В ходе дальнейших рассуждений Борхес ставит знак равенства между бесконечным временем и вечностью. Здесь он попадает в ловушку числа ''пи'', пытаясь соразмерить прямолинейность времени и окружность вечности. Совершенно очевидно, что вечность - это отсутствие времени, (безвременье), а не бесконечный его ряд. Из этого ошибочного представления о вечности, как о бесконечном интеграле, проистекает страх Борхеса перед скукой и монотонностью бессмертия. Вечный Хорхе Луис с его памятью о мириадах никому не нужных вещей вызывает у Борхеса вполне законное отвращение и побуждает его симпатизировать буддийской теории переселения душ. Странно, что Борхес, хорошо знакомый с учением гностиков, положил себе, что после смерти его душа останется Хорхе Луисом Борхесом, а не душой имеющей от Бога своё, настоящее имя, и которая в бессмертную вечность возьмёт с собой не размышления о мировой литературе, а нечто иное, то, что некоторые так неловко пытаются назвать ''любовь''. Борхес говорит о Сократе: ''Что же заставило его выпить цикуту? Никакой разумной причины для этого нет''. Верно. Исчерпавший себя, как инструмент, разум и подвиг Сократа на попытку выйти в иную сферу существования. На её фоне заявление Борхеса о том, что он предпочитает, чтобы его душа умерла вместе с телом, выглядит элементарной несмелостью, дабы не сказать оскорбительно. Если конечно его заявление не высокомерная снобиская поза пресыщения и усталости.
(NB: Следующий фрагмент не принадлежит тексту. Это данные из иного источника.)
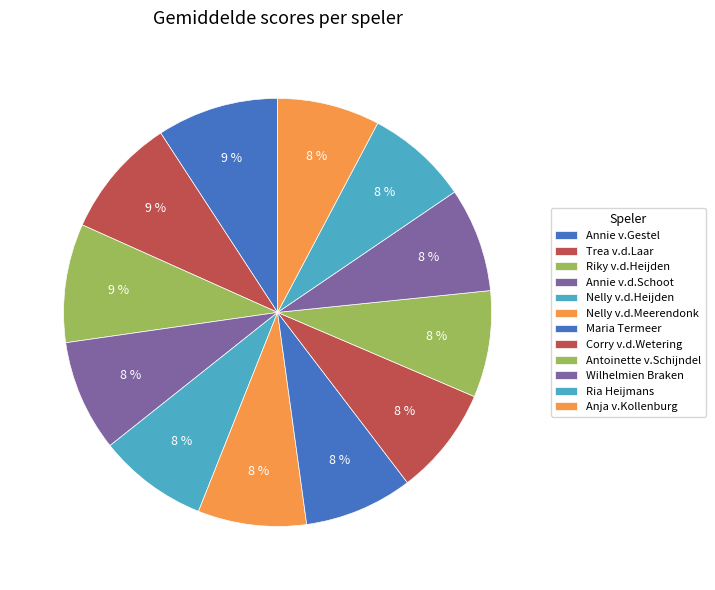

To the nearest percent, what is the difference between the Trea v.d.Laar and Ria Heijmans slice percentages?

1%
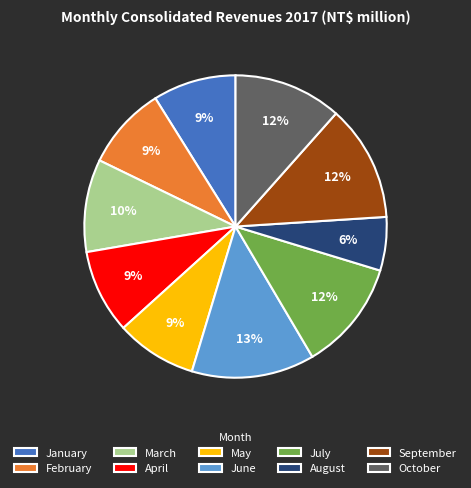

Is the sum of August and May greater than half?

No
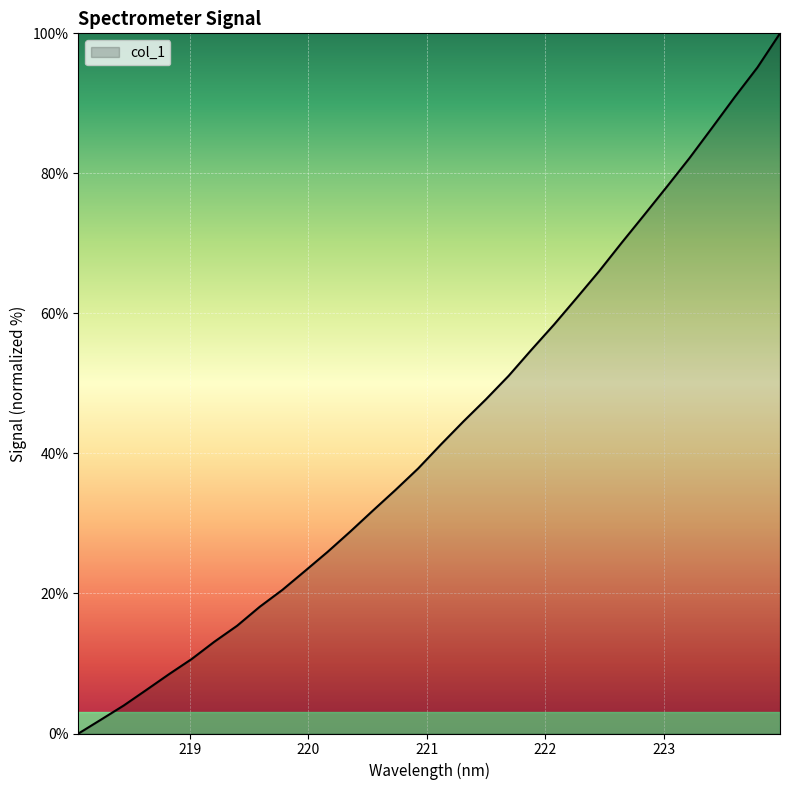

What is the difference between the maximum and minimum values?

100.0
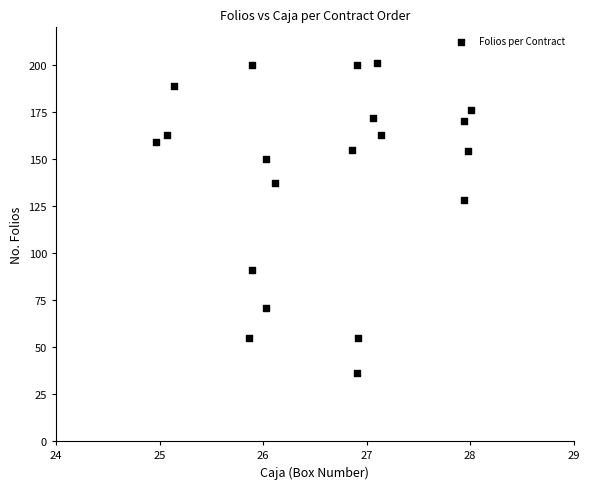

What Y value in the scatter plot is closest to 118?

128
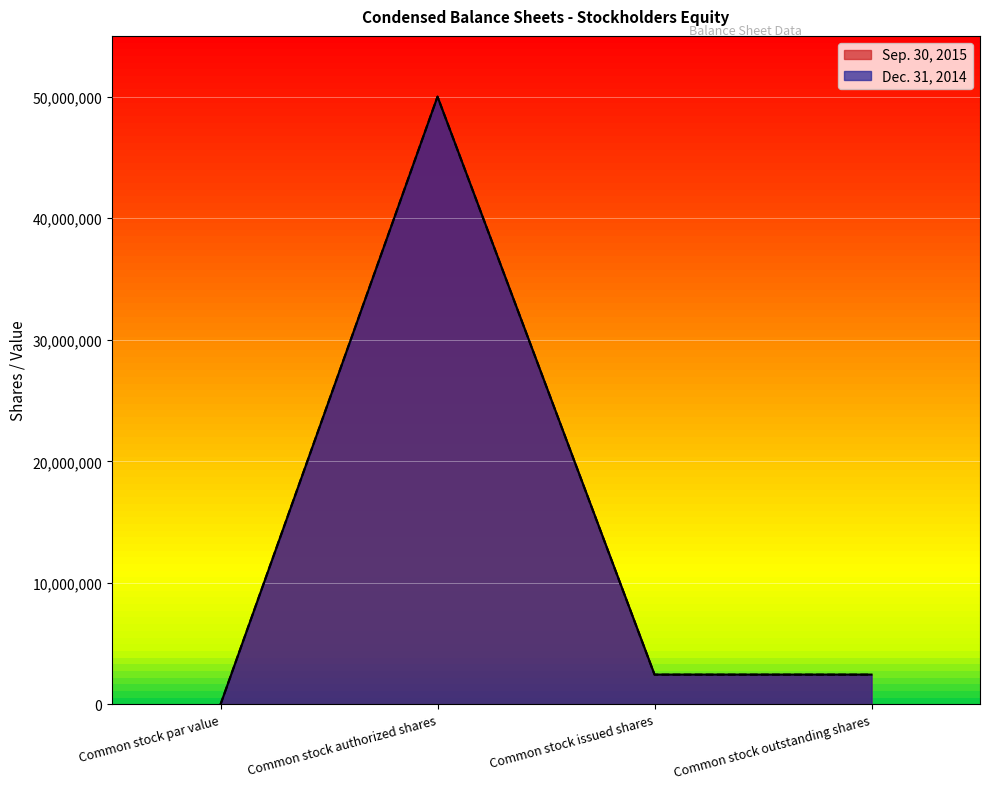

How many lines are shown in the chart?

2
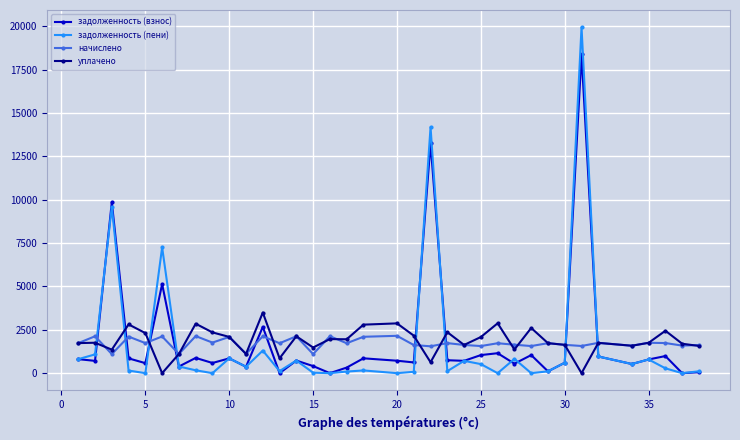

At how many categories does at least one series exceed 5838?

4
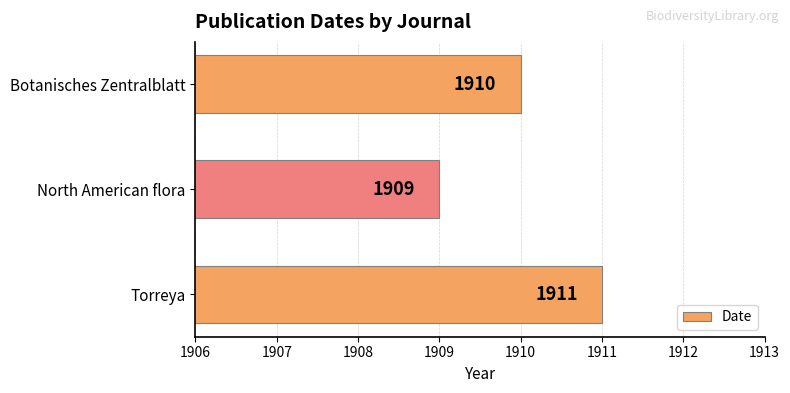

What is the sum of all values?

5730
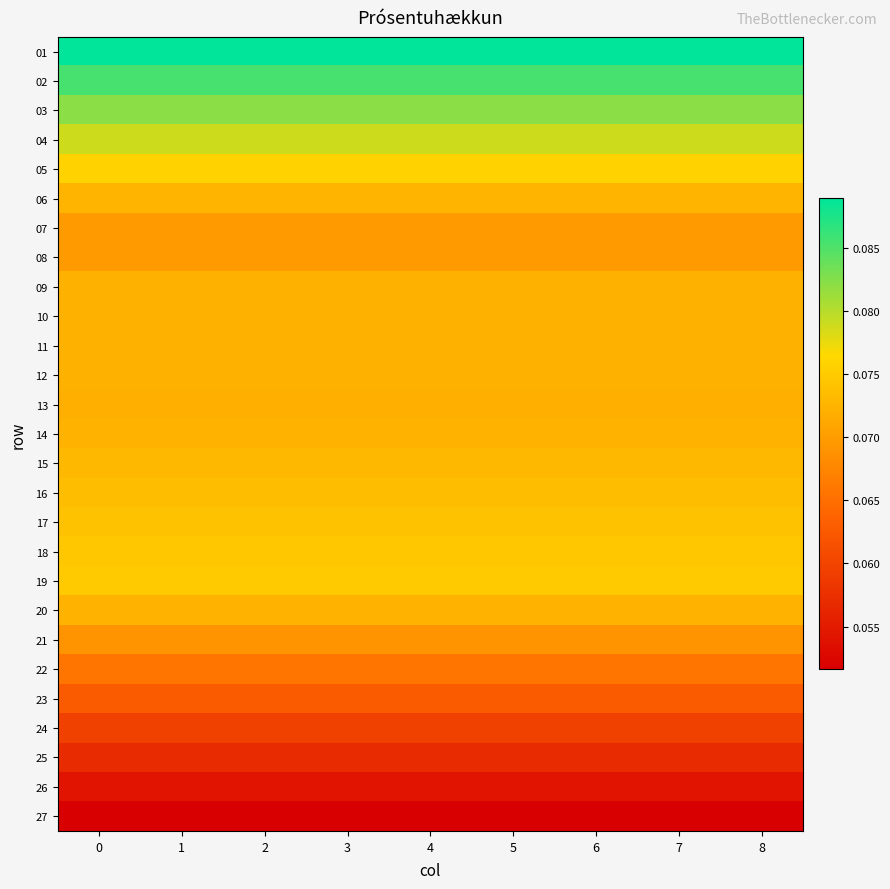

At which category is the sum across all series the highest?

1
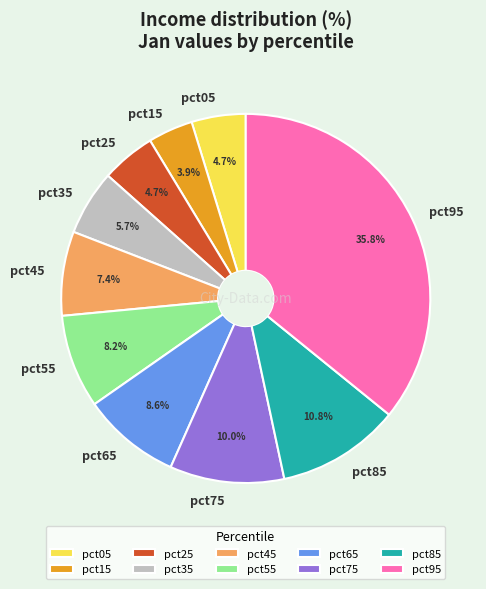

Is pct05 the majority of the pie?

No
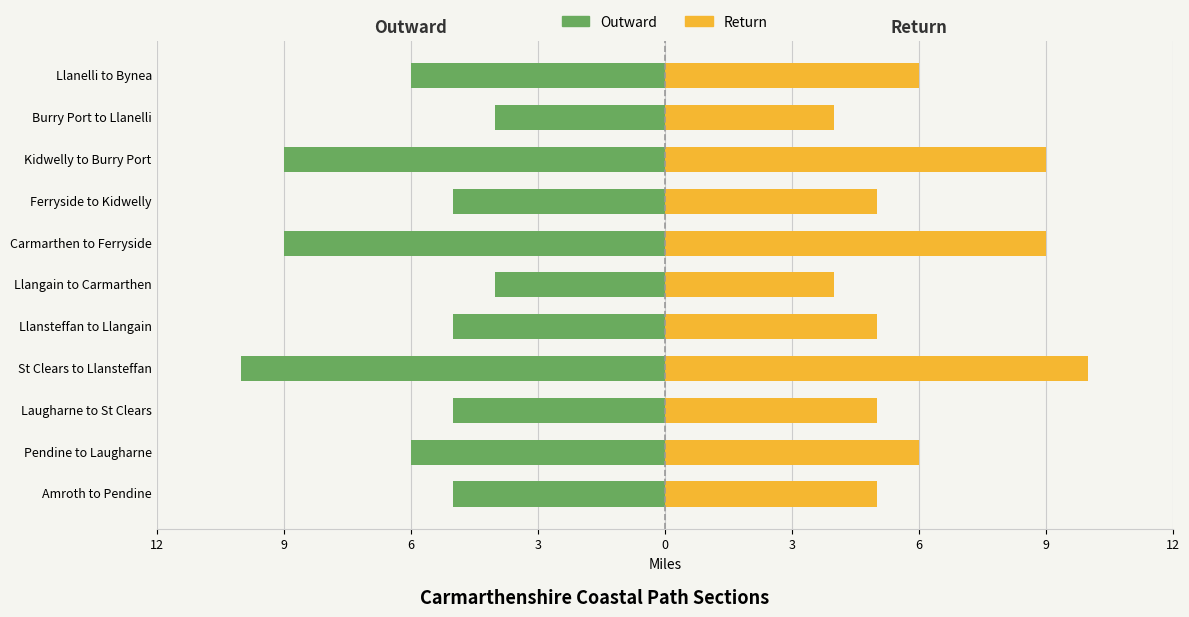

Rank the series at Burry Port to Llanelli from lowest to highest value.

Outward, Return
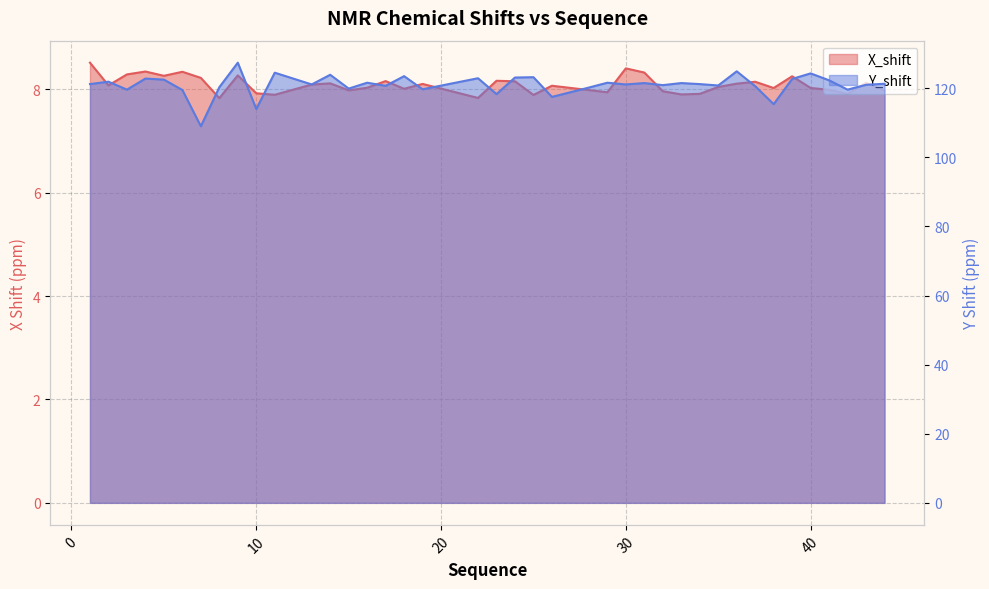

Which series has the largest total across all categories?

Y_shift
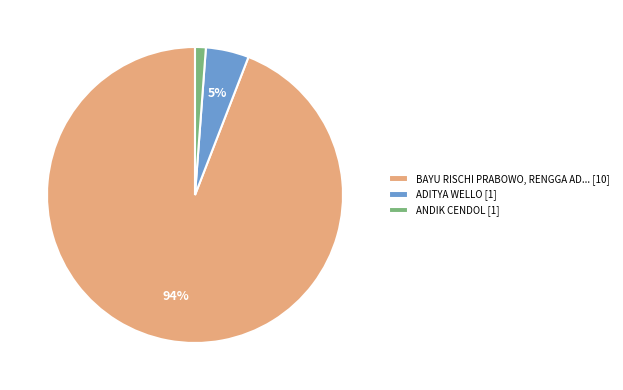

Between ADITYA WELLO [1] and BAYU RISCHI PRABOWO, RENGGA AD... [10], which is larger?

BAYU RISCHI PRABOWO, RENGGA AD... [10]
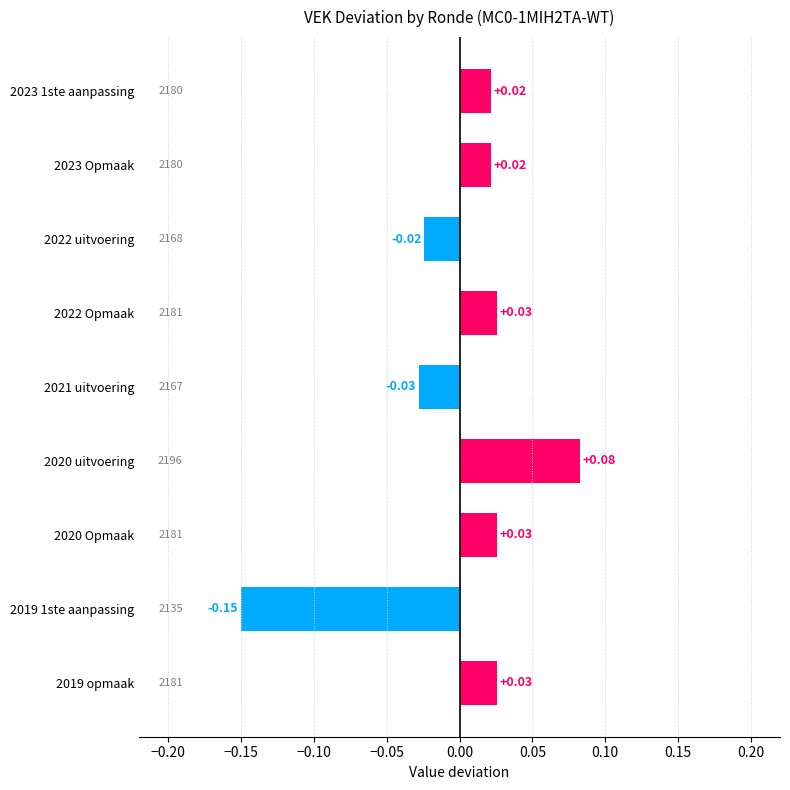

Between 2023 1ste aanpassing and 2022 uitvoering, which is larger?

2023 1ste aanpassing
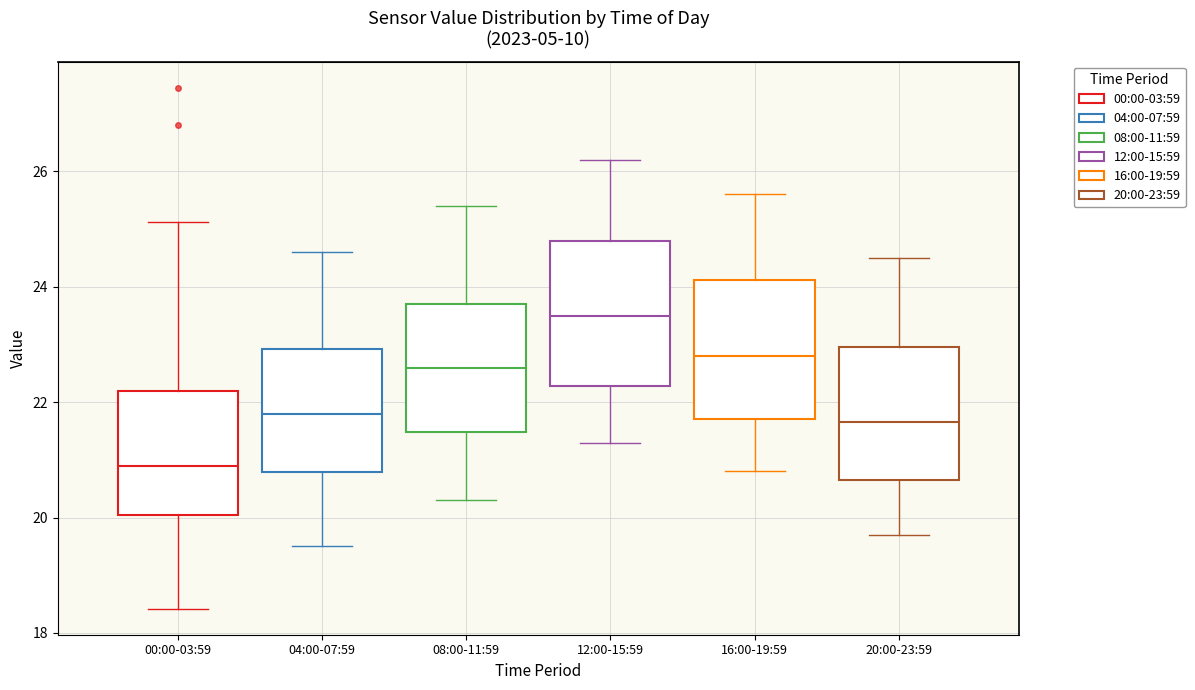

Which box has the highest median line?

12:00-15:59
В конце Борхес признаёт и приветствует бессмертие коллективное, как массив памяти и дел рук человеческих. Странное бессмертие, ибо и религия, и наука согласны в конечности материального мира. Ознакомившись с мыслями Борхеса о бессмертии, я укрепился в мысли, что объём прочитанного не открывает глаза на истинное состояние дел в судьбе души. Для этого необходим ещё и личный опыт определённого характера, опыт не заменимый интеллектуальным величием и хорошей информированностью в вопросах темы.